• [Task details]:
Determine the number of lines in the data that contain "Enterprise". Answer with that number only.

• [Supplied records]:
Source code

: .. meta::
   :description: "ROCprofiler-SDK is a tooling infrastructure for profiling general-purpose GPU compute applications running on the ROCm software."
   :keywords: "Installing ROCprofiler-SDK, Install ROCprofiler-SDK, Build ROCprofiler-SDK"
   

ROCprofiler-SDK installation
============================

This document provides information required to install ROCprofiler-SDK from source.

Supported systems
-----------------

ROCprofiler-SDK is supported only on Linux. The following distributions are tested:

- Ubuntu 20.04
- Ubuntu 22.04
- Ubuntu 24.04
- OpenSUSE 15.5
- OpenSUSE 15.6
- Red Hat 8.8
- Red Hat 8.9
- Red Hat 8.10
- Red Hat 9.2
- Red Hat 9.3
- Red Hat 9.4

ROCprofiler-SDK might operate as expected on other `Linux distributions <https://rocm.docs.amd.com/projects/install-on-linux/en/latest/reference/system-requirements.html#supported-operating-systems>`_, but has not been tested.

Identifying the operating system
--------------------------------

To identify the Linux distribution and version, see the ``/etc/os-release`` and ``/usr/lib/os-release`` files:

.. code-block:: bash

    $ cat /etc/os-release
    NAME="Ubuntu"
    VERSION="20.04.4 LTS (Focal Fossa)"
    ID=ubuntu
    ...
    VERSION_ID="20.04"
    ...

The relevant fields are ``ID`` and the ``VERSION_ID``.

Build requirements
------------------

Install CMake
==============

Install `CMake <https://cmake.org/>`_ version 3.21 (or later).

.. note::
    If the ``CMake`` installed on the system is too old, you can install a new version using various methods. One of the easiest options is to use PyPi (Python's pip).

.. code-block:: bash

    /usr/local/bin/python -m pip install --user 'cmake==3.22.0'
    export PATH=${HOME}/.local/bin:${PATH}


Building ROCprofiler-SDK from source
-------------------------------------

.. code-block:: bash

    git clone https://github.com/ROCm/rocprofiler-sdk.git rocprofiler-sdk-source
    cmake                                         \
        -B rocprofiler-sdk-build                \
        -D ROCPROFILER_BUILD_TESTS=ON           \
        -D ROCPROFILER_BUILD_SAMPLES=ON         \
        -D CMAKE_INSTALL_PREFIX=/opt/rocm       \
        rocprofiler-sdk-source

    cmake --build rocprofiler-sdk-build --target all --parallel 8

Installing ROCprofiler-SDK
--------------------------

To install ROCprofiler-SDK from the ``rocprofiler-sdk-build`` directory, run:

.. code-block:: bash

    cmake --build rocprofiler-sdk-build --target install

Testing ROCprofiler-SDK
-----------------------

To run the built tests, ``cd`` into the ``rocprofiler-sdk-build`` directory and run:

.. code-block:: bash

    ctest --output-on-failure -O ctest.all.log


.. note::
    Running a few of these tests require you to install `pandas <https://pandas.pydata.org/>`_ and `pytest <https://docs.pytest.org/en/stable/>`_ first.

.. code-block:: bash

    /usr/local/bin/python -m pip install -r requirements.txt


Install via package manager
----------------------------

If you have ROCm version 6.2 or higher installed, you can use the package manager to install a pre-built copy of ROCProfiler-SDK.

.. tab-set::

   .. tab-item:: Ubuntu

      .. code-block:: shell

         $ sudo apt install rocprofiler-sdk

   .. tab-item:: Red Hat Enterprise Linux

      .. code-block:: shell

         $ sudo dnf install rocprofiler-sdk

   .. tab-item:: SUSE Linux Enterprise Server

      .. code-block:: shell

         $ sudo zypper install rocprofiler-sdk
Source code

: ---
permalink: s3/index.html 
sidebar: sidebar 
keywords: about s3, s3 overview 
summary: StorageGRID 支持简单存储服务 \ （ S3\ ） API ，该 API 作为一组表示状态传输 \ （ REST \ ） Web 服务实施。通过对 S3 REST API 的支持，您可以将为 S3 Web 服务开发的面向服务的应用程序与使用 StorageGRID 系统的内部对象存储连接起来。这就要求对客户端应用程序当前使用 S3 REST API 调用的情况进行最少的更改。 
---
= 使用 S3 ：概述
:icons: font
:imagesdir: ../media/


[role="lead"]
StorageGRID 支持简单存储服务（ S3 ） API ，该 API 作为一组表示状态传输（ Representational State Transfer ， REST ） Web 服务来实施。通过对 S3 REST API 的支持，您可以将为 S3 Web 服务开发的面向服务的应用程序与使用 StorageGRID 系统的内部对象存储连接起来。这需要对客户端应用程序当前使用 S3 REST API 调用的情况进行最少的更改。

• [Solution for this exercise]:
2